The fundamental consideration must be: ‘How will this technology transformation enable my organization to deliver towards its strategic goals?’ In my experience, organizations often assume an answer to this question (i.e., it will deliver, because of the efficiencies it will bring’) without thinking enough about the ‘how’ aspect.
As often happens as a practice at a micro-level, people who know, own, and use the processes are often the last to be consulted and involved in any new technology project or initiative – leading to what I call the “technology-shock”: the situation where people find that they have to use new technology without being adequately involved or prepared for it. This, however, is both the curse and the cure for technology projects, as the answer to the problem lies within the problem itself – quite simply, involving the process owners, customers, and the business in the project is the very route to success.
As ever, where we start is the key, and initiating with the strategic objective brings into the view much more than just technology. This holistic approach brings people, processes, and products/services together, with technology to look at how they best achieve the required outcome when combined.
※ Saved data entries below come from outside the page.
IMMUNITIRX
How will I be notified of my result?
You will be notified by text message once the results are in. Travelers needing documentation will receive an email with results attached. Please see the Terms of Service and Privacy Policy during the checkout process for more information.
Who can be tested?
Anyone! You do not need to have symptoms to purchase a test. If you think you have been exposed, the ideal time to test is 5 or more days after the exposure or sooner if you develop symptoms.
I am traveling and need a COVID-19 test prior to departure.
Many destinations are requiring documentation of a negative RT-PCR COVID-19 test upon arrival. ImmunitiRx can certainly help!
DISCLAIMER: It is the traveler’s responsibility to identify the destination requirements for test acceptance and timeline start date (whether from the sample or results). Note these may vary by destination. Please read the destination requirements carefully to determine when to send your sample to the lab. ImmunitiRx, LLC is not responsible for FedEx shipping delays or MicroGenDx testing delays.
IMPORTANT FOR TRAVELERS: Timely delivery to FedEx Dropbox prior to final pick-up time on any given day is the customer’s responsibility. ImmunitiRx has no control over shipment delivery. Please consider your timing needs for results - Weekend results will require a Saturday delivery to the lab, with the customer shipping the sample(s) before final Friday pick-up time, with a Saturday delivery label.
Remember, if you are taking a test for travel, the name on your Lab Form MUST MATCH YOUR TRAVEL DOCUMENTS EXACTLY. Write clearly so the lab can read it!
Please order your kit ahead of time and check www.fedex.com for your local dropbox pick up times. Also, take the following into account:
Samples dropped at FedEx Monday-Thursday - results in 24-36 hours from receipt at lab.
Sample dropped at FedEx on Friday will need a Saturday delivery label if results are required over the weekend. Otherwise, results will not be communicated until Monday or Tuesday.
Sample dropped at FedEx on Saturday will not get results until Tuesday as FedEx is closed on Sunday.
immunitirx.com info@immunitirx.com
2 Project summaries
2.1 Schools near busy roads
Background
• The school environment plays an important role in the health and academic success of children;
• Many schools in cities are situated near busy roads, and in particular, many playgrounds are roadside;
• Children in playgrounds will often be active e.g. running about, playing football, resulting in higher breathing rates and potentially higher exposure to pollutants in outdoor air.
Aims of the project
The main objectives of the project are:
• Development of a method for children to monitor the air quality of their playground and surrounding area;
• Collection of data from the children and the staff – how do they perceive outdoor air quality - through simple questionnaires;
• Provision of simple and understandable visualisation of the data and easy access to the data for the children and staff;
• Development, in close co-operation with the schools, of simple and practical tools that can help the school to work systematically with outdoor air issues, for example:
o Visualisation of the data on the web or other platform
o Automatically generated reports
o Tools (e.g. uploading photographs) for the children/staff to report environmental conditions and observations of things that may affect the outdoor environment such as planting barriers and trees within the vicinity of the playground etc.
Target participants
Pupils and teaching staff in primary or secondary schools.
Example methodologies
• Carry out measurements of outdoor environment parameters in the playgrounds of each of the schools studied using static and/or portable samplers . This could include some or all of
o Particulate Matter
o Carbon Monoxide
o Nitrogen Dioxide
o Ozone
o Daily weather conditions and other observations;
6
This will naturally flow to include internal and external considerations. (See our blog ‘S/4HANA – A dilemma or a great opportunity?’ to know about the specific issues around SAP’s S/4HANA solution).
For the end goal to be achieved, there is a clear requirement for timely and efficient adoption of the latest technology. Focusing the objectives for a change at an organizational level (as opposed to departmental) and outlining everyone’s role to contribute to these objectives with clear measures and rewards will lead to improved adoption rates. Clarity of the end state leads to structured preparation, addressing anything from mindset change to technical training. When executed well, these plans address role modeling and adoption to embed and sustain the new ways of working.
Remember that technology is only one (important) component within an organization
The consequence is that technology becomes one of the enabling tools to deliver the organization’s strategy. The conversation moves to the effort required across all strands of an organization to achieve its objectives. This weaves together the different elements of people, processes, and technology, which when combined enable an optimized approach to achieve the end goal. Concerns around using standard out-of-the-box processes, which may dominate thinking when started from the technology angle, are instead channeled into how to best utilize the standard processes within the context of achieving the organization’s targets. There may even be some benefits of standard system processes, particularly for companies that rely on the contractual or transient workers moving between companies regularly. Making workers use a given system may be a prerequisite to accelerate onboarding processes.
Success lies in marrying technology change with people
In our experience, galvanizing the thinking and commitment of people, processes, technology, and products and services leads to the most impactful transformation. An organization is brought to life by its people; to effectively fulfill their roles, they need tools such as process and technology that support them and enable the delivery of products and services. The differentiator for any organization is their people and their ability to apply the tools to engage and support customers most effectively.